After contemplating the rock garden for a while, I got up again and wandered through their other gardens, which, having blooms, were much more interesting than they would have been in winter. There were only a few middle schoolers here, and I found some nice irises.
I then continued down the temple walking route to the last one on the row, Ninnaji, but I was running out of yen at that point and couldn’t pay both the entrance fee and bus fare for the return to the ryokan. I elected to take the bus. When it got me back to the Gion stop, I still had some time to kill before meeting up with my boss and her family, so I went to the 7-Eleven to get more cash (their ATMs were the only ones to reliably work with my US card), and then went back to nostalgically have a coffee at the same Starbucks my dad and I had found last time were in Kyoto.
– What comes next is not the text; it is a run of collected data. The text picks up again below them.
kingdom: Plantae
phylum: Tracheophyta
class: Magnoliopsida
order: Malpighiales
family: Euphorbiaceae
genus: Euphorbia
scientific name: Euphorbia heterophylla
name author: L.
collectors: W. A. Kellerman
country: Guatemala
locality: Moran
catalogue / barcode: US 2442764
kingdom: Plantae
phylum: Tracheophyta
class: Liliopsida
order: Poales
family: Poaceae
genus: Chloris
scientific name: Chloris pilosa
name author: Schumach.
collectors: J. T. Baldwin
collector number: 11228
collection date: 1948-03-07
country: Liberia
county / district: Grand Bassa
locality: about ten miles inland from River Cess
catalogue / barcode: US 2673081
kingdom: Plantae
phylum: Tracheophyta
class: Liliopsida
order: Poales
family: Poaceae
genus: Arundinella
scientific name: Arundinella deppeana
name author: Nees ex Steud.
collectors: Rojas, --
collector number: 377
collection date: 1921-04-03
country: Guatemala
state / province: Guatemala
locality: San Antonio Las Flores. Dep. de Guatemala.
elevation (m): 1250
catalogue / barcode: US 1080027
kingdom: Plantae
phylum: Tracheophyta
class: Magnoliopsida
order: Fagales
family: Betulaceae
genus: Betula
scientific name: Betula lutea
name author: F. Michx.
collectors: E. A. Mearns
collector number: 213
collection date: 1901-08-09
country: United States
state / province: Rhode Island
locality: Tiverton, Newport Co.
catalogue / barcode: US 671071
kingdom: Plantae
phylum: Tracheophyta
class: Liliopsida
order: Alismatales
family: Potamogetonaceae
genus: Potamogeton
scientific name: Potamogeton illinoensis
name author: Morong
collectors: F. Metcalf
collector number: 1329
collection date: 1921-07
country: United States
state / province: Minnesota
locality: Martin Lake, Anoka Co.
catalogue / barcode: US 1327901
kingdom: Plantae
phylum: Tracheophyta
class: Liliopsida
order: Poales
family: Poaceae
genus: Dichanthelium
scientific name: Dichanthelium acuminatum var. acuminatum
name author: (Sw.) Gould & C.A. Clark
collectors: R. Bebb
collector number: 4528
This was an accomplishment at the time because Kyoto is possibly the least beStarbucked city in Japan, though I do think I spotted a few more from the bus window this time. Then I took the route back to the ryokan that went through Maruyama Park. I ended up running into my boss there anyway, as I paused to watch two guys practicing a fairly impressive juggling act, and then turned to find a heron perched in the middle of the pond behind me.
We all then walked back to the ryokan to pick up our suitcases, caught cabs back to Kyoto Station, and then took a shinkansen to Tokyo. We missed seeing Mt. Fuji again, because it was already dark by the time we passed that stretch of the trip. Upon arrival in Tokyo, we transferred to the local Yamanote line (the one that makes a circle around most of the main stops of the center city) and rode it to Ikebukuro, where our hotel was.
Upon check-in, I discovered I had a message from Kamiyama-sensei, who I was supposed to visit in Sendai the next day. When I called him, he said that there had been a major earthquake the day before near the border of Miyagi-ken and Iwate-ken. It hadn’t affected Sendai directly very much, but it had caused some damage to roads and the shinkansen tracks. Being Japan, of course, they had gotten the train running again the next day, but Kamiyama-sensei was worried there might be an aftershock that could disrupt service again, so he thought it would be safer for him and his wife to come meet me in Tokyo instead. With those plans confirmed for the next day, I went to bed.